Written instruction
Rewrite the lines from the one holding "Find anything that" through the last line, inclusive, as a Markdown table with the columns Row and Line. Leave out blank lines and the pictures.

Entries shown
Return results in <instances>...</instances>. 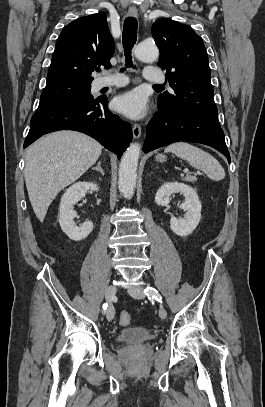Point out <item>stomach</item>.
<instances>
[{
    "mask_svg": "<svg viewBox=\"0 0 265 407\" xmlns=\"http://www.w3.org/2000/svg\"><path fill=\"white\" fill-rule=\"evenodd\" d=\"M156 159H157L159 162H163V161H165V156L162 155V154H159V155L156 157Z\"/></svg>",
    "mask_w": 265,
    "mask_h": 407,
    "instance_id": "1",
    "label": "stomach"
}]
</instances>
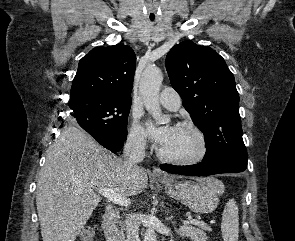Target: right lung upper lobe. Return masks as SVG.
<instances>
[{
    "instance_id": "cb5924a9",
    "label": "right lung upper lobe",
    "mask_w": 295,
    "mask_h": 241,
    "mask_svg": "<svg viewBox=\"0 0 295 241\" xmlns=\"http://www.w3.org/2000/svg\"><path fill=\"white\" fill-rule=\"evenodd\" d=\"M135 67L136 55L129 46L92 49L79 62L69 104L91 98L131 101Z\"/></svg>"
}]
</instances>
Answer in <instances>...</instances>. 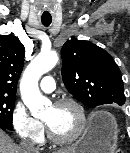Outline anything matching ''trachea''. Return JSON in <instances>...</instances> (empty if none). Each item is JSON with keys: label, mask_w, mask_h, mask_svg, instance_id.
<instances>
[{"label": "trachea", "mask_w": 130, "mask_h": 153, "mask_svg": "<svg viewBox=\"0 0 130 153\" xmlns=\"http://www.w3.org/2000/svg\"><path fill=\"white\" fill-rule=\"evenodd\" d=\"M41 21L44 26H49L52 22V18L51 17H42Z\"/></svg>", "instance_id": "obj_1"}]
</instances>
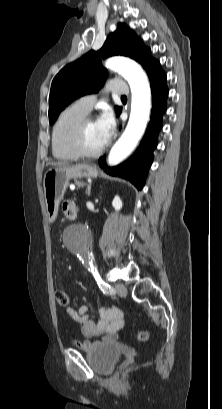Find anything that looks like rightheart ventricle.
<instances>
[{
  "instance_id": "right-heart-ventricle-1",
  "label": "right heart ventricle",
  "mask_w": 222,
  "mask_h": 409,
  "mask_svg": "<svg viewBox=\"0 0 222 409\" xmlns=\"http://www.w3.org/2000/svg\"><path fill=\"white\" fill-rule=\"evenodd\" d=\"M88 113L73 104L65 108L58 116L52 129V153L62 161L78 158L70 145L71 134L77 123Z\"/></svg>"
}]
</instances>
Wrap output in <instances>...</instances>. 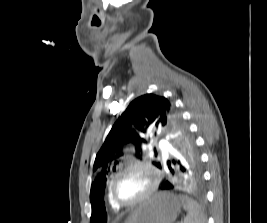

Exercise response
| Row | Line |
|---|---|
| 1 | Find anything that looks like rightheart ventricle. |
| 2 | <instances> |
| 3 | [{ |
| 4 |   "instance_id": "right-heart-ventricle-1", |
| 5 |   "label": "right heart ventricle", |
| 6 |   "mask_w": 222, |
| 7 |   "mask_h": 409, |
| 8 |   "mask_svg": "<svg viewBox=\"0 0 222 409\" xmlns=\"http://www.w3.org/2000/svg\"><path fill=\"white\" fill-rule=\"evenodd\" d=\"M88 113L73 104L65 108L58 116L52 129V153L62 161L78 158L70 145L71 134L77 123Z\"/></svg>" |
| 9 | }] |
| 10 | </instances> |
| 11 | Wrap output in <instances>...</instances>.  |